EXERCISE REQUIREMENTS -> Find every line in the material below with the string "down" and state how many there are, with no other text.

DATA SHOWN ->

************

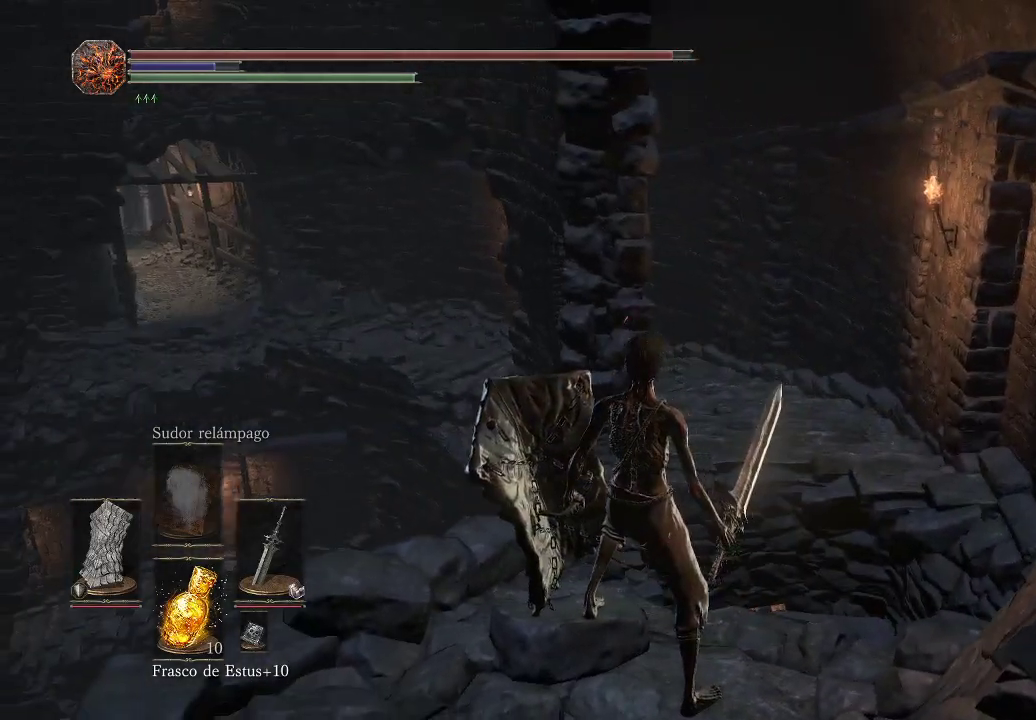
{"buttons": [], "left_stick": "center", "right_stick": "center", "events": [[400, "right_stick", "center"]]}
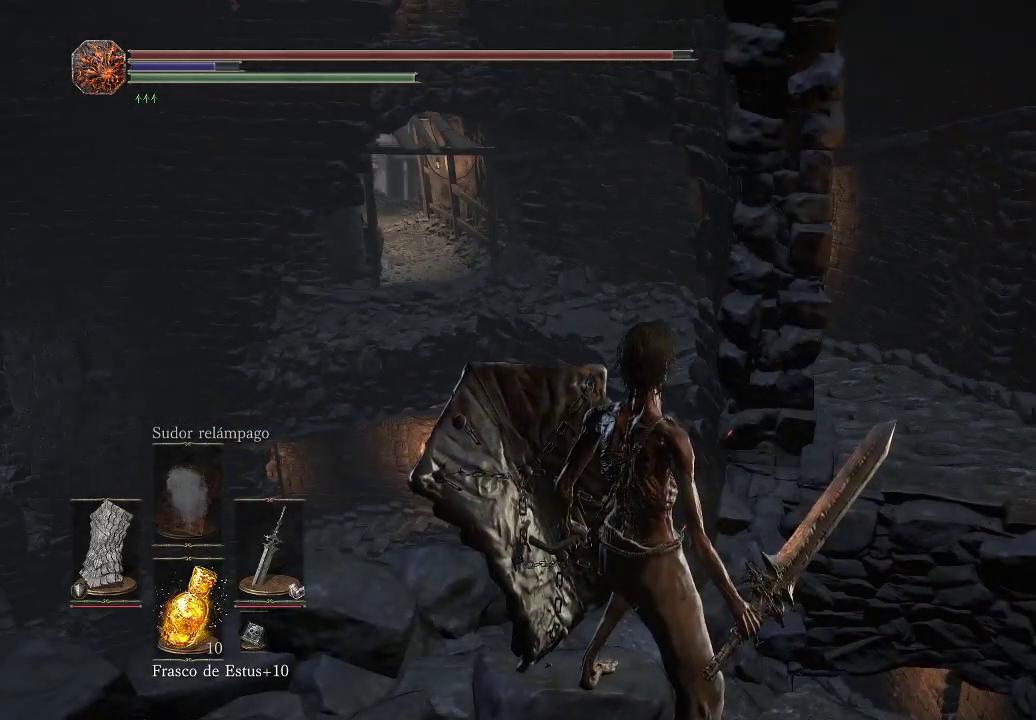
{"buttons": [], "left_stick": "center", "right_stick": "left", "events": [[483, "right_stick", "left"]]}
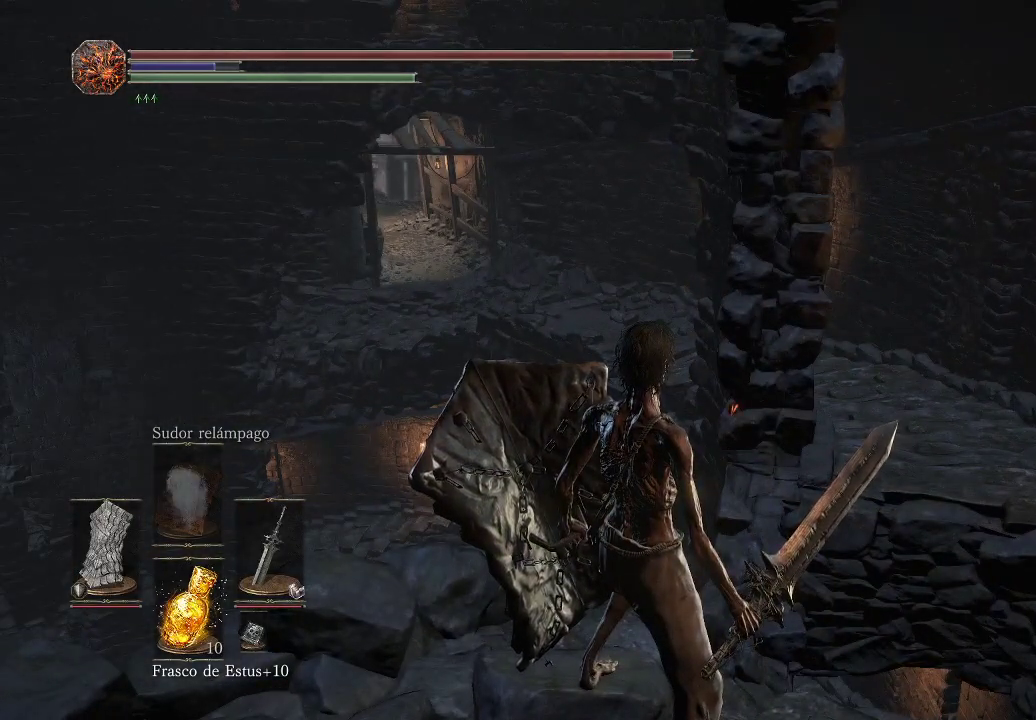
{"buttons": [], "left_stick": "down", "right_stick": "center", "events": [[317, "left_stick", "up-left"], [383, "left_stick", "center"], [467, "left_stick", "down"], [500, "right_stick", "center"]]}
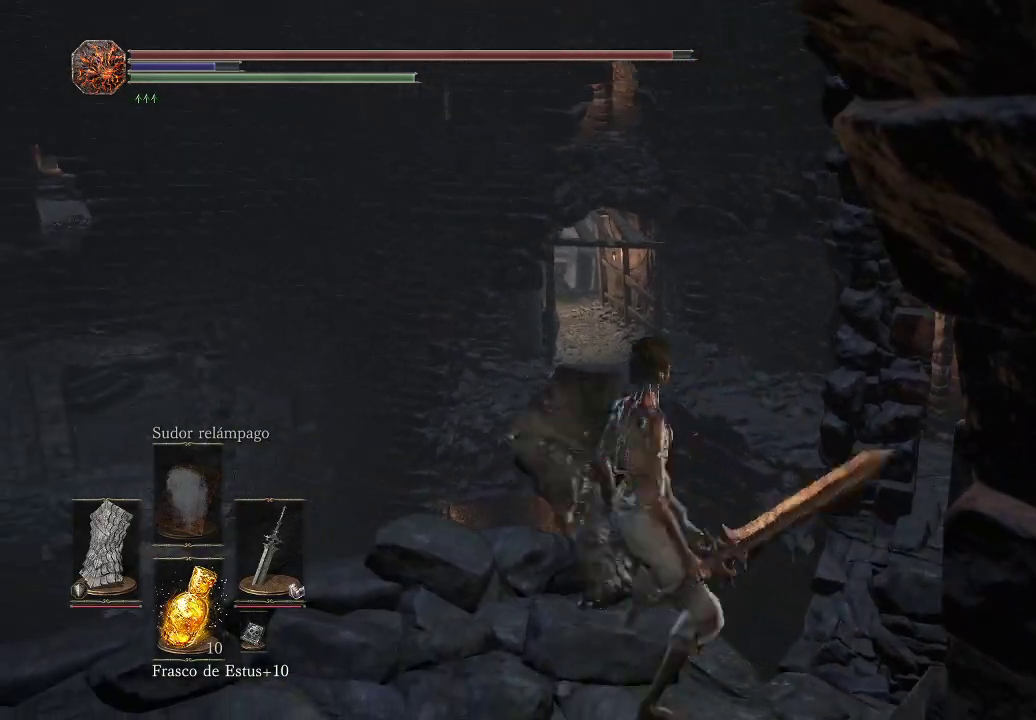
{"buttons": [], "left_stick": "down", "right_stick": "down-right", "events": [[200, "right_stick", "down-right"]]}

************

RESPONSE -> 2